Frota Ana Cristina C, Milagres Lucimar G, Harrison Lee H, Ferreira Bianca, Menna Barreto Daniela, Pereira Gisele S, Cruz Aline C, Pereira-Manfro Wania, de Oliveira Ricardo Hugo, Abreu Thalita F, Hofer Cristina B
From the *Department of Pediatrics and †Department of Preventive Medicine, Universidade Federal do Rio de Janeiro, Rio de Janeiro, Brazil; ‡Department of Microbiology and Immunology, Universidade do Estado do Rio de Janeiro, Rio de Janeiro, Brazil; and §Infectious Diseases Epidemiology Research Unit, University of Pittsburgh, Pittsburgh, PA.
Pediatr Infect Dis J. 2015 May;34(5):e113-8. doi: 10.1097/INF.0000000000000630.
We aimed to evaluate the Meningococcal (Neisseria meningitidis) C conjugated (MCC) vaccine seroconversion and adverse events (AEs) in HIV-infected and HIV-uninfected children and adolescents in Rio de Janeiro, Brazil.
HIV-infected or HIV-uninfected subjects, 2-18 years old, with CD4+ T-lymphocyte cell (CD4) percentage >15%, without active infection or antibiotic use, were enrolled. All patients were evaluated before and 1-2 months after immunization for seroconversion (defined as ≥4-fold titer increase in human serum bactericidal activity) and at 20 minutes, 3 and 7 days after immunization for AEs. Factors associated with seroconversion among HIV-infected group were studied.

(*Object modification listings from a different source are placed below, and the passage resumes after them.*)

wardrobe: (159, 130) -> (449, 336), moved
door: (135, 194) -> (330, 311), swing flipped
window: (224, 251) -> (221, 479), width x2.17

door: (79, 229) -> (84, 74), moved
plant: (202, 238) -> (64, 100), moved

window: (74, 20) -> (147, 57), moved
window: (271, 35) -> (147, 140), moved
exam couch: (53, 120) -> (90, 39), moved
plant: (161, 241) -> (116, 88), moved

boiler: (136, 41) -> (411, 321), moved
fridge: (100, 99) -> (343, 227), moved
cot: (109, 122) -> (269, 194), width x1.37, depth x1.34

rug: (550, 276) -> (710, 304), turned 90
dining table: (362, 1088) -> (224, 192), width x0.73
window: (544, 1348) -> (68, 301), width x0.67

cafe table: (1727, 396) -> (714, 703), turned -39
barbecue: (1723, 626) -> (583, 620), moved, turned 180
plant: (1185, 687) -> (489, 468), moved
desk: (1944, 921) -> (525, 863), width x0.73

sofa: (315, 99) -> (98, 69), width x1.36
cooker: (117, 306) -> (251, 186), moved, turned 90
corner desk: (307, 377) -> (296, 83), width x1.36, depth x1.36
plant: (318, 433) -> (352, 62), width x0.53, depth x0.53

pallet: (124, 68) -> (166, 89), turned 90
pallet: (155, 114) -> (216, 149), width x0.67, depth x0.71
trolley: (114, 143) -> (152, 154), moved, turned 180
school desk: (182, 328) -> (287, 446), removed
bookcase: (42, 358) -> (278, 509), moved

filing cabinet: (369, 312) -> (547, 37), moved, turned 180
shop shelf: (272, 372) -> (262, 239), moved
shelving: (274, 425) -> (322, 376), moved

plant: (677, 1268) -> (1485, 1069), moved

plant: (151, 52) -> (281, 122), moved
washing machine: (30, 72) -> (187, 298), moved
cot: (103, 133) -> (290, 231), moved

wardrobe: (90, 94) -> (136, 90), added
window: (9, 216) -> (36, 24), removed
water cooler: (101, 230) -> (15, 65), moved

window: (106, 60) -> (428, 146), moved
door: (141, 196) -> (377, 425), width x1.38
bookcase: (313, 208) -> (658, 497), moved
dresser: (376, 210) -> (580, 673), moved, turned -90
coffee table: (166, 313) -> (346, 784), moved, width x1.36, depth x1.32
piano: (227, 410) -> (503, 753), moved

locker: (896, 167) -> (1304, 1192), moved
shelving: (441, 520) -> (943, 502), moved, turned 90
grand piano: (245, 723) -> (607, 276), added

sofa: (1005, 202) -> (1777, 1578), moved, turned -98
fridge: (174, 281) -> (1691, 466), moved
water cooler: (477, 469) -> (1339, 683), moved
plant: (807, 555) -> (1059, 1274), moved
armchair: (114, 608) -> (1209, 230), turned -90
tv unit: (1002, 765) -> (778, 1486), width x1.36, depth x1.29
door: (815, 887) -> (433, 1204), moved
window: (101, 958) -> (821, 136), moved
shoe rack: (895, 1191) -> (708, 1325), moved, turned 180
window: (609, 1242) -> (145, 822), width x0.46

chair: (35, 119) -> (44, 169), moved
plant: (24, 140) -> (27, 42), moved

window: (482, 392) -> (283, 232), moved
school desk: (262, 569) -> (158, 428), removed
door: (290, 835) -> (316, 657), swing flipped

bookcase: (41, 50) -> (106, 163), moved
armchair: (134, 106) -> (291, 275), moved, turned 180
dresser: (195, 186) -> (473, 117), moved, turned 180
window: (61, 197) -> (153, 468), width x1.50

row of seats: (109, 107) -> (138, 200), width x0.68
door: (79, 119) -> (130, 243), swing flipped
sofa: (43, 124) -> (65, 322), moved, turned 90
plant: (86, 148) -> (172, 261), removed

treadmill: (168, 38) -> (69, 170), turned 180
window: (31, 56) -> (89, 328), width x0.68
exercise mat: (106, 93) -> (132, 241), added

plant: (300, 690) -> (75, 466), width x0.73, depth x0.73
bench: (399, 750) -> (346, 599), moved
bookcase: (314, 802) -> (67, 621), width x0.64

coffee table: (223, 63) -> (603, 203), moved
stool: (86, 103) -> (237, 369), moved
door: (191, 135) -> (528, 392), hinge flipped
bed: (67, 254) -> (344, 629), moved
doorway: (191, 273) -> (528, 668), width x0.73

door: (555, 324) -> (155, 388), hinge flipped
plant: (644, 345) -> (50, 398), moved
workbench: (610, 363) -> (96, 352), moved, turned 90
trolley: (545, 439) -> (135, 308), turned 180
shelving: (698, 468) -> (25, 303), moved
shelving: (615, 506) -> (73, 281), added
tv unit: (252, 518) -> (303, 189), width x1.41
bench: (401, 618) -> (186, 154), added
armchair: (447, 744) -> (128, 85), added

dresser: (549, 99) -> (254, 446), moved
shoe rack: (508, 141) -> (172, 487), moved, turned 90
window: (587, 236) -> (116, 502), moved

Two hundred four subjects were enrolled: 154 HIV-infected and 50 HIV-uninfected. Median age was 12 years, and 53% were female. Among the HIV-infected group, 82 (53%) had a history of at least 1 C clinical category of Centers for Diseases Control and Prevention event, and 134 (87%) were using combination antiretroviral therapy. The median nadir CD4 percentage was 13% (0-47%). Seventy-six (37.3%) experienced mild AEs. Seroconversion occurred in 46 of 154 (30%) in the HIV-infected group and in 38 of 50 (76%) in the uninfected group (P < 0.01). Factors associated with seroconversion in the HIV-infected group were as follows: never had a C clinical category event [odds ratio (OR) = 2.1, 95% confidence interval (CI): 1.0-4.4]; undetectable viral load at immunization (OR: 2.4, 95% CI: 1.1-5.2) and higher CD4 nadir/100 cells (OR: 1.1, 95% CI: 1.0-1.2).
MCC vaccine should be administered to HIV-infected children and adolescents after maximum immunologic and virologic benefits have been achieved with combination antiretroviral therapy. Our data suggest that a single dose of MCC vaccine is insufficient for HIV-infected individuals 2-18 years of age.
我们旨在评估巴西里约热内卢感染HIV和未感染HIV的儿童及青少年中脑膜炎球菌(脑膜炎奈瑟菌)C结合疫苗(MCC)的血清转化情况及不良事件(AE)。
纳入年龄在2至18岁、CD4 + T淋巴细胞(CD4)百分比> 15%、无活动性感染或未使用抗生素的HIV感染或未感染HIV的受试者。所有患者在免疫前及免疫后1至2个月评估血清转化情况(定义为人类血清杀菌活性滴度增加≥4倍),并在免疫后20分钟、3天和7天评估不良事件。研究了HIV感染组中与血清转化相关的因素。
共纳入204名受试者:154名HIV感染者和50名未感染HIV者。中位年龄为12岁,53%为女性。在HIV感染组中,82例(53%)有至少1次美国疾病控制与预防中心C类临床事件史,134例(87%)正在接受抗逆转录病毒联合治疗。CD4最低点百分比中位数为13%(0 - 47%)。76例(37.3%)出现轻度不良事件。HIV感染组154例中有46例(30%)发生血清转化,未感染组50例中有38例(76%)发生血清转化(P < 0.01)。HIV感染组中与血清转化相关的因素如下:从未发生过C类临床事件[比值比(OR)= 2.1,95%置信区间(CI):1.0 - 4.4];免疫时病毒载量不可检测(OR:2.4,95% CI:1.1 - 5.2)以及CD4最低点/100细胞数较高(OR:1.1,95% CI:1.0 - 1.2)。
在通过抗逆转录病毒联合治疗获得最大免疫和病毒学益处后,应给感染HIV的儿童和青少年接种MCC疫苗。我们的数据表明,单剂量MCC疫苗对2至18岁感染HIV的个体不足够。